Jayapal served in the Republican-controlled state senate in Washington state. The majority chairman for the state health care committee was against repeal without replacement, she said.
“There is no replacement,” Jayapal added. “In fact nobody in our state has been able to do any planning because they don’t know what the planning is around.”
“It’s distressing to me that this [repeal] is being put forward as something that is beneficial to the American people, when in fact Republicans and Democrats across the country have benefited from the Affordable Care Act,” she said.
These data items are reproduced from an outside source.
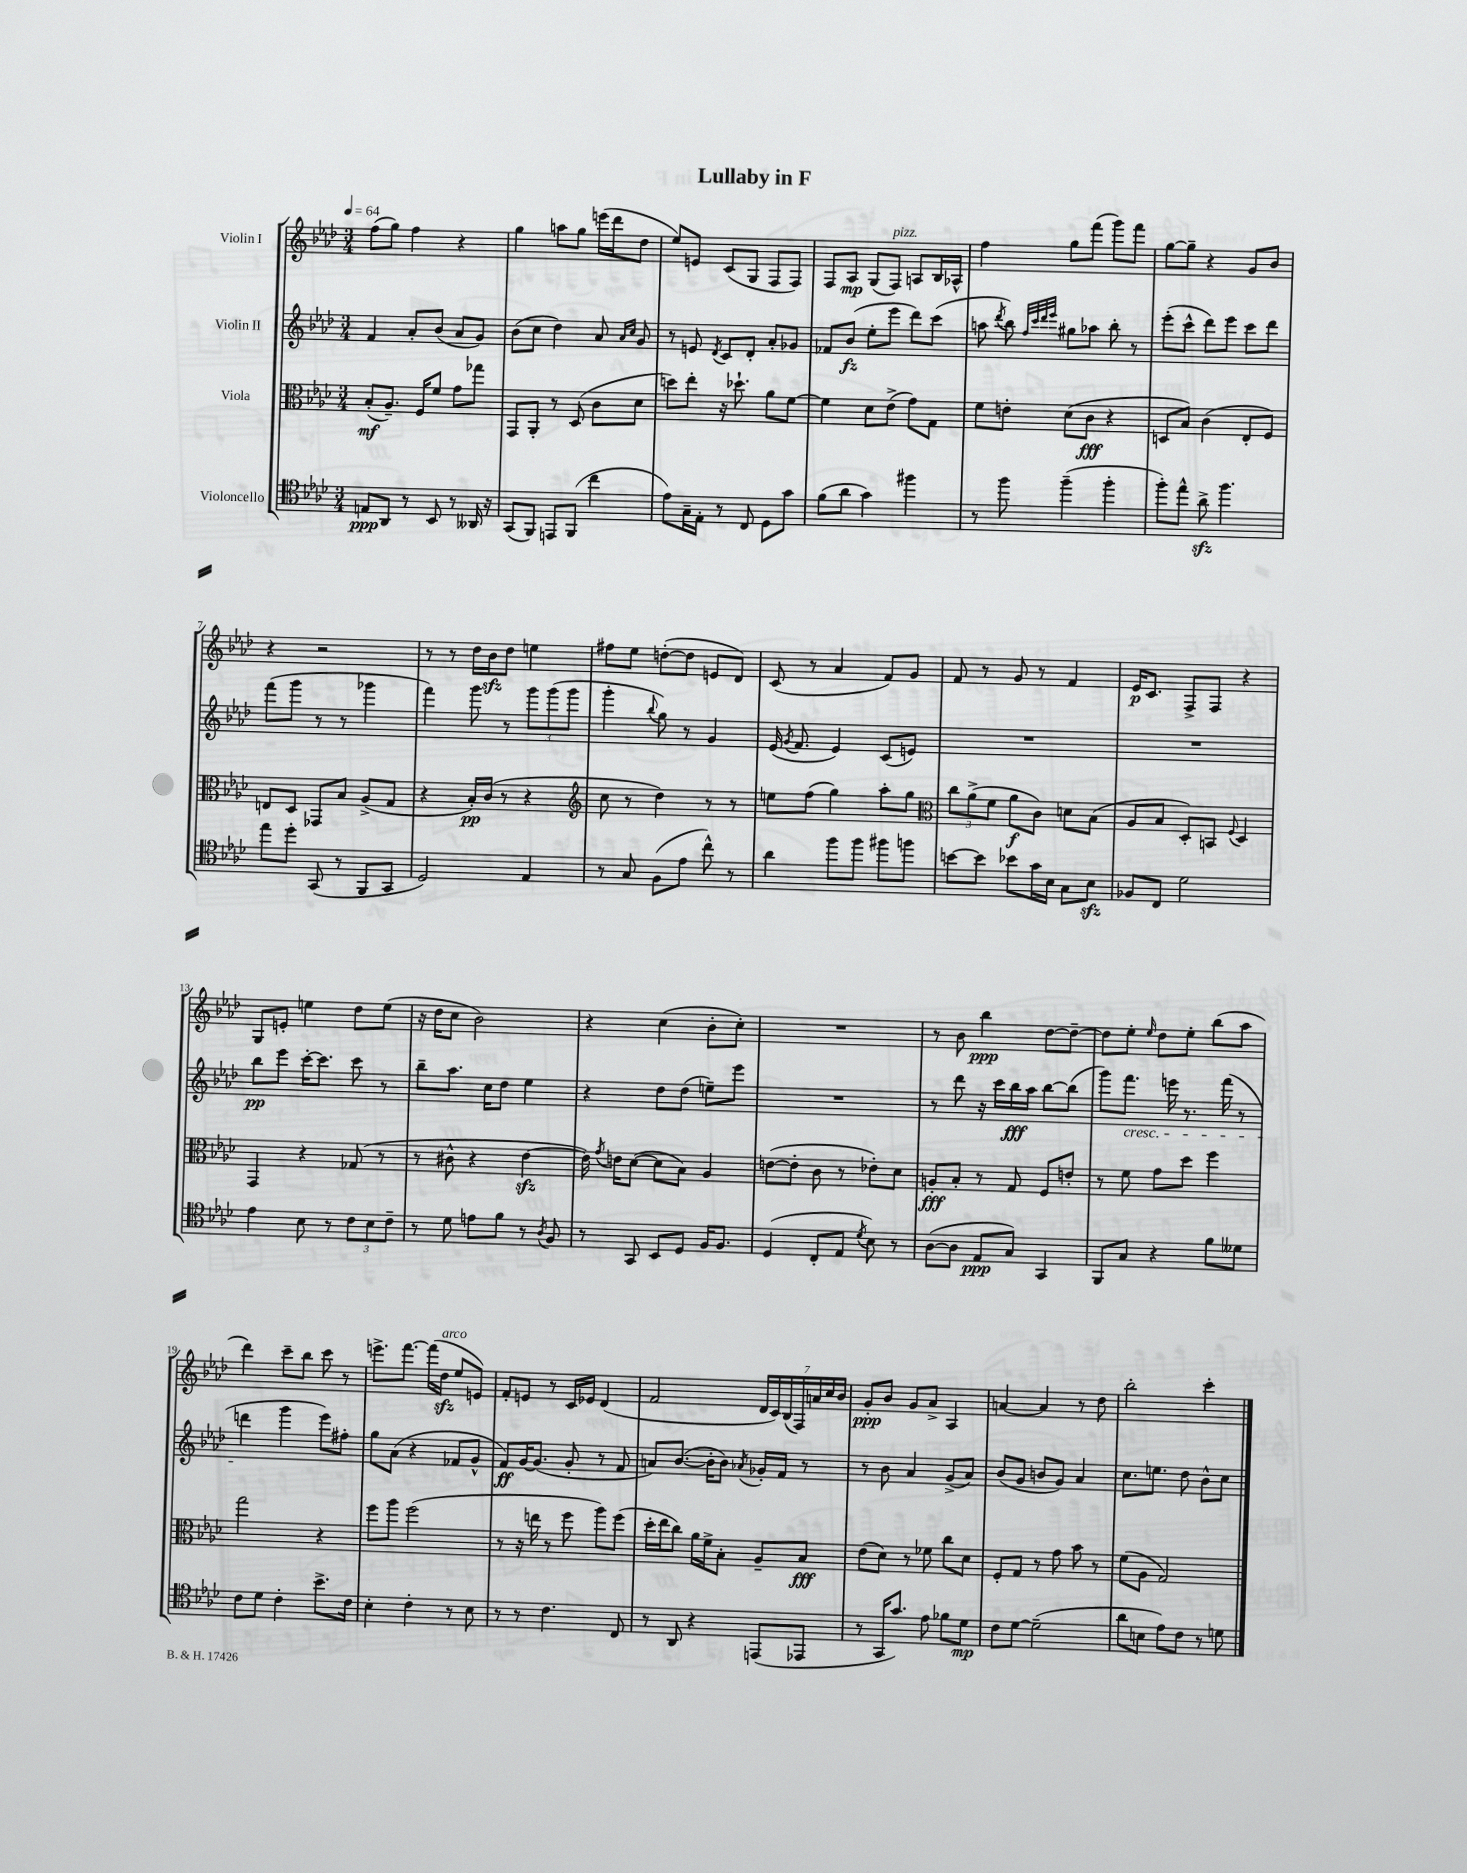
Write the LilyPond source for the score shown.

\header { title = "Lullaby in F" }
<<
\new StaffGroup <<
\new Staff = "s0" \with { instrumentName = "Violin I" } {
    \clef treble \key aes \major \numericTimeSignature \time 3/4 \tempo 4 = 64
    \autoBeamOff f''8[( g''8]) f''4 r4 |
    g''4 a''8[ g''8] e'''16[( des'''16 des''8] |
    ees''8[) e'8] c'8[( g8] f8[ f8]) |
    f8[ aes8]\mp g8[( f8]^\markup { \italic "pizz." }) a8[ bes16 aes16]-^ |
    f''4 g''8[ f'''8]( g'''8[) f'''8] |
    g''8[~ g''8]-- r4 g'8[ bes'8] |
    r4 r2 |
    r8 r8 des''16[ bes'16\sfz des''8] e''4 |
    fis''8[ ees''8] d''8[~-.( d''8] e'8[ des'8]) |
    c'8( r8 aes'4 f'8[) g'8] |
    f'8 r8 g'8 r8 f'4 |
    ees'16[\p c'8.] f8[-> f8] r4 |
    g8[ e'8]-. e''4 des''8[ e''8]( |
    r16 des''16[ c''8] bes'2) |
    r4 c''4( bes'8[-. c''8]-.) |
    R2. |
    r8 bes'8 bes''4\ppp des''8[~ des''8]~-- |
    des''8[ ees''8]-. \grace { ees''16 } des''8[ ees''8]-. bes''8[( aes''8] |
    des'''4) c'''8[-- bes''8] c'''8 r8 |
    e'''8.[-> f'''8.]~ f'''16[( des''16]\sfz^\markup { \italic "arco" } ees''8[ e'8]) |
    f'8[-. e'8] r8 c'16[ ees'16] des'4( |
    f'2 \tuplet 7/4 { des'16[ c'16) bes16( f16) a'16 c''16 bes'16] } |
    g'8[-.\ppp bes'8] g'8[ aes'8]-> aes4 |
    a'4~ a'4 r8 des''8 |
    bes''2-. c'''4-. \bar "|." |
}
\new Staff = "s1" \with { instrumentName = "Violin II" } {
    \clef treble \key aes \major \numericTimeSignature \time 3/4
    \autoBeamOff f'4 aes'8[-. bes'8]( aes'8[ g'8]) |
    bes'8[( c''8] des''4) aes'8 \grace { aes'16[ c''16] } g'8 |
    r8 e'8 \acciaccatura { des'8 } c'8[ des'8]-. aes'8[-. ges'8] |
    fes'8[ bes'8]\fz( ees''8[-. ees'''8] des'''8[) c'''8]( |
    a''8 \acciaccatura { des'''8 } bes''8) \grace { f''32[ c'''32 des'''32 ees'''32] } gis''8[ aes''8] bes''8-. r8 |
    ees'''8[-.( c'''8]-^ des'''8[) ees'''8] c'''8[ des'''8] |
    f'''8[( g'''8] r8 r8 ges'''4 |
    f'''4) g'''8 r8 \tuplet 3/2 { g'''8[ g'''8( g'''8] } |
    g'''4-. \appoggiatura { bes''8 } g''8) r8 g'4 |
    ees'16( \acciaccatura { g'8 } f'8. ees'4) c'8[( e'8]) |
    R2. |
    R2. |
    bes''8[\pp ees'''8] c'''16[~-. c'''8.] c'''8 r8 |
    bes''8[-- aes''8.] c''16[ des''8] ees''4 |
    r4 des''8[ des''8]( e''8[--) ees'''8] |
    R2. |
    r8 des'''8 r16 c'''16[ bes''16\fff aes''16] bes''8[~ bes''8]( |
    g'''8[) f'''8.]\cresc e'''16 r8. f'''16( r8 |
    d'''4\! g'''4 ees'''8[) fis''8]-. |
    g''8[ aes'8]( r4 fes'8[ g'8]-^ |
    f'8[\ff) g'16~ g'8.]( g'8-. r8 f'8 |
    a'8[) bes'8.]~( bes'16[-. bes'8]) \acciaccatura { aes'8 } ges'16[-. f'16] r8 |
    r8 bes'8 aes'4 g'8[->( aes'8]) |
    bes'8[( g'8] b'8[ g'8]) aes'4 |
    c''8.[ e''8.] des''8 bes'8[-^ c''8] \bar "|." |
}
\new Staff = "s2" \with { instrumentName = "Viola" } {
    \clef alto \key aes \major \numericTimeSignature \time 3/4
    \autoBeamOff bes8[-.\mf( aes8.]--) f16[ f'8] g'8[ ges''8] |
    g,8[ aes,8]-. r8 des8( c'8[ des'8] |
    d''8[) ees''8]-. r16 des''8.-! aes'8[ f'8]~ |
    f'4 des'8[ ees'8]->( g'8[) g8] |
    f'8[ e'8]-. des'8[( c'8]\fff r4 |
    d8[ bes8]) c'4( ees8[-. f8]) |
    e8[ des8] ges,8[ bes8] aes8[->( g8] |
    r4 bes16[-.\pp) c'16]( r8 r4 |
    \clef treble c''8 r8 des''4) r8 r8 |
    e''8[ f''8]( g''4) aes''8[-. g''8] |
    \clef alto \tuplet 3/2 { c''8[ aes'8->( f'8] } aes'8[\f c'8]) d'8[ bes8]( |
    aes8[ bes8] des8[-.) b,8] \appoggiatura { f8 } des4 |
    g,4 r4 ges8( r8 |
    r8 cis'8-^ r4 ees'4~\sfz |
    ees'16) \acciaccatura { g'8 } e'16[ des'8]~( des'8[ bes8]) aes4 |
    e'8[~( e'8]-. c'8 r8 ees'8[-.) des'8] |
    a8[-.\fff bes8]-. r8 g8 f8[ e'8]-. |
    r8 f'8 g'8[ des''8] f''4 |
    g''2 r4 |
    f''8[ aes''8] f''2( |
    r8 r16 e''16 r8 f''8 aes''8[) f''8]( |
    des''16[-. ees''16 c''8]) aes'16[ f'16-> bes8]-. aes8[-- bes8]\fff |
    ees'8[( des'8]) r8 fes'8 c''8[ des'8] |
    f8[-. g8] r8 g'8 bes'8 r8 |
    f'8[( aes8] g2) \bar "|." |
}
\new Staff = "s3" \with { instrumentName = "Violoncello" } {
    \clef tenor \key aes \major \numericTimeSignature \time 3/4
    \autoBeamOff e8[\ppp aes,8] r8 bes,8 r8 aeses,16 r16 |
    g,8[( f,8]) e,8[ f,8]( c''4 |
    ees'8[) g16-- ees16]-. r8 c8 des8[ g'8] |
    f'8[( aes'8] g'4) fis''4 |
    r8 f''8 f''4--( f''4-. |
    f''8[-.) ees''8]-^ aes'8->\sfz f''4. |
    ees''8[ des''8]-. g,8( r8 f,8[ g,8] |
    des2) ees4 |
    r8 g8 f8[( ees'8] c''8-^) r8 |
    aes'4 f''8[ f''8] fis''8[ f''8] |
    b'8[~ b'8] bes'8[ g'16 bes16] g8[ bes8]\sfz |
    fes8[ c8] des'2 |
    ees'4 bes8 r8 \tuplet 3/2 { c'8[ bes8 c'8]-- } |
    r8 des'8 e'8[ f'8] r8 \acciaccatura { aes8 } f8 |
    r8 g,8 bes,8[ des8] f16[ f8.] |
    des4( c8[-. ees8] \acciaccatura { des'8 } bes8) r8 |
    aes8[~( aes8] ees8[\ppp g8]) g,4 |
    f,8[ g8] r4 f'8[ deses'8] |
    c'8[ des'8] c'4-. bes'8.[-> c'16] |
    bes4-. c'4-. r8 bes8 |
    r8 r8 c'4. c8 |
    r8 aes,8 r4 e,8[( ees,8] |
    r8 g,16[ g'8.]) ees'8 fes'8[ des'8]\mp |
    c'8[ des'8]~ des'2--( |
    aes'8[ b8] ees'8[) c'8] r8 d'8 \bar "|." |
}
>>
>>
Jayapal added, “I would love to work on things that would make it better,” noting that she worked with Republican colleagues in the Washington State Senate, whom she says she didn’t always agree with, to do just that.
Jayapal called it unconscionable to not have a replacement plan.
“Millions of people across this country are terrified that they will die. This is not a theoretical exercise,” she said.
“This is about people’s futures and I feel like the Republicans have just refused to acknowledge that in fact, the Affordable Care Act was a terrific start. Are there things that we should do to improve it? Absolutely, let’s work on those things,” she added. “But repeal without a replacement is absolutely irresponsible.”
During a separate hearing Tuesday to confirm his appointment as head of the Department of Health and Human Services, Price was grilled by Democrats over what they see as conflicts of interest.
Sen. Ron Wyden, a Democrat from Oregon, went toe-to-toe with Price over personal details Price supplied on his nomination application, reminding the committee that Price had actively traded the health care stocks in question while promoting legislation that could benefit the companies in which he had invested.
Calling him the “architect of repeal and run,” Wyden offered a dire summation of what will lie in store if Price, under direction from the Trump administration, repeals the health care program without a viable solution in sight.
“Eighteen million Americans will lose health care in less than two years. You would go from 26 million uninsured to 59 million. Repeal and replace raises prices by more than half, and low- or no-cost contraceptive coverage for millions of women is gone.”
“This will take us back to the dark days when health care was only for the healthy and wealthy,” he added.